Hint: Integration is the process of finding the antiderivative. For, example: The integration of \[f'\left( x \right)\]with respect to dx is given by\[\int {f'\left( x \right)dx = f\left( x \right) + C} \], where C is the constant of integration and in the given function, we can find the integral by simplifying the terms by finding its derivative and apply the rule \[\int {{u^n}du = \dfrac{{{u^{n + 1}}}}{{n + 1}} + C} \]and find the integration of terms.

Complete step by step solution:
The given function is
\[ - \dfrac{1}{{x{{\left( {\ln x} \right)}^2}}}\]
As given,
\[\int { - \dfrac{1}{{x{{\left( {\ln x} \right)}^2}}}dx} \]
\[ \Rightarrow \]\[\int { - \dfrac{1}{{x{{\left( {\ln x} \right)}^2}}}dx} = - \int {\dfrac{{{{\left( {\ln x} \right)}^{ - 2}}}}{x}dx} \]
We can use substitution here, since the derivative of \[\ln x\], which is \[\dfrac{1}{x}\], is present alongside \[\ln x\].
Let, \[u = \ln x\] such that,
\[du = \dfrac{1}{x}dx\]
Hence, we get:
\[ - \int {\dfrac{{{{\left( {\ln x} \right)}^{ - 2}}}}{x}dx} = - \int {{{\left( {\ln x} \right)}^{ - 2}}\left( {\dfrac{1}{x}} \right)dx} \]
\[ \Rightarrow \]\[ - \int {\dfrac{{{{\left( {\ln x} \right)}^{ - 2}}}}{x}dx} = - \int {{{\left( {\ln x} \right)}^{ - 2}}\left( {\dfrac{1}{x}} \right)dx = - \int {{u^{ - 2}}du} } \]
Now, integrate using this rule i.e.,
\[\int {{u^n}du = \dfrac{{{u^{n + 1}}}}{{n + 1}} + C} \], where \[n \ne 1\].
As per the rule, we have here n = 2, in the given function.

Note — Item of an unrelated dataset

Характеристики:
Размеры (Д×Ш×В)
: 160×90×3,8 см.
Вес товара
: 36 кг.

Thus, applying this to the equation, we get:
\[ - \int {{u^{ - 2}}du = - \left( {\dfrac{{{u^{ - 2 + 1}}}}{{ - 2 + 1}}} \right) + C} \]

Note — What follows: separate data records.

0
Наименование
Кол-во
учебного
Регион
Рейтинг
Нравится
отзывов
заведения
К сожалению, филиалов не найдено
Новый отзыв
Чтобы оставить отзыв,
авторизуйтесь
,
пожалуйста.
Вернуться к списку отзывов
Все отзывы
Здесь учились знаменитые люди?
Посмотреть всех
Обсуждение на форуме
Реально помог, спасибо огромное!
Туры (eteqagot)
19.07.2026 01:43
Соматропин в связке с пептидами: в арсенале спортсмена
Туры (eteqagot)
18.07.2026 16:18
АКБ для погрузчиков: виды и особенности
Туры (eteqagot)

Simplifying the terms, we get
\[ - \int {{u^{ - 2}}du = - \left( {\dfrac{{{u^{ - 1}}}}{{ - 1}}} \right) + C} \]
\[ \Rightarrow \]\[ - \int {{u^{ - 2}}du = \dfrac{1}{u} + C} \]
Since \[u = \ln x\],
= \[\dfrac{1}{{\ln x}} + C\]

Therefore, after integration we get \[ - \dfrac{1}{{x{{\left( {\ln x} \right)}^2}}}\] = \[\dfrac{1}{{\ln x}} + C\]


Note: To integrate the given function, we must know the derivative of the functions, such that based on its derivative we need to apply integration to the terms. There are different integration methods that are used to find an integral of some function, which is easier to evaluate the original integral. Hence, based on the function given we can find the integration of the function i.e., by using the integration methods as the details are given as additional information.